Hier, au petit matin, sur un total de 27 pays formant l'Union européenne, on nous annonçait que 23 pays - les 17 de la zone euro plus six hors zone - acceptaient ce nouveau serrage de ceinture programmé. Un nouvel engagement qui venait d'être inscrit dans le code de bonne gouvernance financière adopté au coeur de la nuit.
Restaient donc hors du coup la Grande Bretagne. Sifflée hors-jeu en raison de ses demandes «inacceptables», selon Nicolas Sarkozy.

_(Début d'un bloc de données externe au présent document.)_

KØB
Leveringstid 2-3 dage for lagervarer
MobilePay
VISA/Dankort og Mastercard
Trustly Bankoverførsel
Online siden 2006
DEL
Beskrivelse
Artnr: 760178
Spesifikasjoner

Plus trois autres pays - la République Tchèque, la Suède et la Hongrie - qui s'étaient eux-mêmes mis en touche en brandissant la consultation préalable de leurs parlements respectifs manière de pouvoir réserver leur réponse... Et puis voilà que quelques heures plus tard la Hongrie se décidait à se joindre à l'accord... 24 donc ! Et bientôt 26 ?
Faut-il se réjouir comme l'a fait un peu trop fort la présidente lituanienne que «ce n'est pas l'Europe qui est divisée mais les Britanniques qui sont en dehors du processus de décision» ? Ou faut-il plutôt regarder les choses en face. Et constater que cette Europe à géométrie décidément très variable ne continue à rester à flot que grâce au forcing du couple franco-allemand ? Lequel forcing n'a abouti qu'à un accord a minima, qu'à des engagements qui ne pourront être - dans le meilleur des cas et pour seulement certains d'entre-eux - effectifs qu'en mars 2012...
Sans compter que cet accord censé sauver l'euro, l'Europe, et pourquoi pas tant qu'on y est l'Univers, se limite à plus de renforcement de la discipline budgétaire. Alors que pas un pays - même pas l'Allemagne... - n'a tenu les engagements de réduction de déficit de 3% prévu par le traité de Maastricht, on peut se demander comment on envisage de faire payer demain des sanctions financières à un pays qui dérogerait au nouveau pacte dès lors qu'il n'arrive même pas à rembourser ses dettes... Pour le reste - c'est-à-dire l'essentiel comme l'intervention de la BCE ou les euro-obligations - on priera pour que l'Allemagne veuille bien se montrer moins inflexible.
Et en attendant, l'Europe a signé hier un traité qui permettra à la Croatie d'entrer dans l'Union en juillet 2013. Ce sera alors le 28e Etat de l'UE. Si l'Europe existe encore.